YALIN STRATEJİ ÇÖZÜMÜ
Yurtdışı pazarlara açılmada başlangıç noktasının stratejik planlama yapmak olduğunu vurgulayan Ahmet Burak Neslitürk ise şunları söyledi: “Stratejik planlamanın olmadığı durumda KOBİ’ler neler yaşıyor? İş gereksinimleriyle ilgili planlama ve yönetim zorlukları yaşanabiliyor. Yurtdışına gitmek isterken 20-30 majör sorun varsa bunların planlaması ve yönetimiyle ilgili zorluklar oluyor. Şirketin yönü ve öncelikleriyle ilgili de zorluk yaşanabiliyor.” KOBİ’lerin stratejik yönetimden çekindiği noktada ‘yalın strateji’ yaklaşımının devreye alınabileceğini belirten Neslitürk, “Yalın strateji, erken aşamada gelişmekte olan firmalar için önerilmiş bir stratejik planlama yaklaşımı. Bu yaklaşımı KOBİ’lerin girişimcilik, çeviklik gibi güçlü kasları ile stratejik planlamanın daha planlı, daha fazla yön veren, kararlı yönetim sağlayan yani faydalı taraflarının alınmasıyla uygulanacak bir model olarak düşünebilirsiniz” diye konuştu.
REKABETÇİ İSTİHBARAT NELERİ SAĞLIYOR?
Müşteriyi ve ürünü doğru tanımlamanın ihracat başarısında oynadığı role dikkat çeken Ceyhun Yeşilşerit, şöyle konuştu: “Uluslararası pazarlamada başarının anahtarı, her işletme faaliyetinde olduğu gibi kaynakları doğru yönetmekten geçer.

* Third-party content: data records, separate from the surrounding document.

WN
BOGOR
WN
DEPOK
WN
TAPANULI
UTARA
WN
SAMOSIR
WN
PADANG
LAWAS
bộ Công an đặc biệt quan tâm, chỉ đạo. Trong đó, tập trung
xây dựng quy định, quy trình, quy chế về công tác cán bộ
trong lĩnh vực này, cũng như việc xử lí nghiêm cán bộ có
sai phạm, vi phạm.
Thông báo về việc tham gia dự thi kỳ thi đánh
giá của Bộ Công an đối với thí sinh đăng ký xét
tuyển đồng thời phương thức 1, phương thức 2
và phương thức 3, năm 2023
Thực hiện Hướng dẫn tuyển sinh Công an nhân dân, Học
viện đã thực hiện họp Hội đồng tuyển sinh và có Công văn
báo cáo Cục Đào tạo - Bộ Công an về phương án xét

Bu nedenle uluslararası pazarda güçlü bir oyuncu olmanın ilk koşulu, küresel pazarı bölümlere ayırarak tanımladığımız müşterilerin yer aldığı hedef pazarların seçilmesi ve potansiyel müşterilerin belirlenmesi. Bu noktada ‘rekabetçi istihbarat’ karşımıza çıkıyor. Rekabetçi istihbarat, geçmişteki ticari istihbarattan farklı bir yaklaşımı içeriyor. Ticari istihbarat potansiyel müşterileri ulusal ve uluslararası pazarda bulma hedefi taşırken, rekabetçi istihbarat öncelikle ürünlere ilişkin patent, faydalı model, endüstriyel dizayn tescillerine bakmayı öneriyor.”
Rekabetçi istihbaratın açık, güveni-lebilir, sürdürülebilir kaynaklardan etik ve yasal çerçevede bilgi edinmeyi sağladığını belirten Yeşilşerit, bu verilerin ürünlerin işleyişi konusunda firmalara ciddi anlamda bir yenilikçilik transferi getirdiğini de söyledi.
YALIN STRATEJİYLE DIŞ PAZARLARA GİRİŞ
KOBİ’lerin yalın stratejiyle uluslararası pazarlara girme süresi hakkında Ahmet Burak Neslitürk, şu bilgileri verdi: “Yalın stratejide uluslararası pazarlara giderken öncelikle önerimiz, firmanın 6-8 hafta çalışma yapıp bunun içerisine pazar araştırmasını, ekibin olgularını dahil etmesi. Ürünlerin sertifikasyonları var mı veya gitmek istediğiniz pazarlarda hangi yasal regülasyonlar var? Tüm bunların araştırması 6-8 haftada yapılıyor ve bir stratejik plan ortaya çıkartılıyor. Daha sonra 10-12 haftada eksikler nelerse bir iyileştirme programı uygulanıyor. Ardından 3-6 ay pazara giriş süresi var. Bu süreçte artık direkt pazardaki kontaklara ulaşmaya çalışılıyor. Gidilen pazarlar, istenilen fırsatları veriyorsa o pazarlara odaklanıp ilerleniyor. Eğer bir hata olduğu fark edilirse strateji kontrol edilip güncelleniyor.”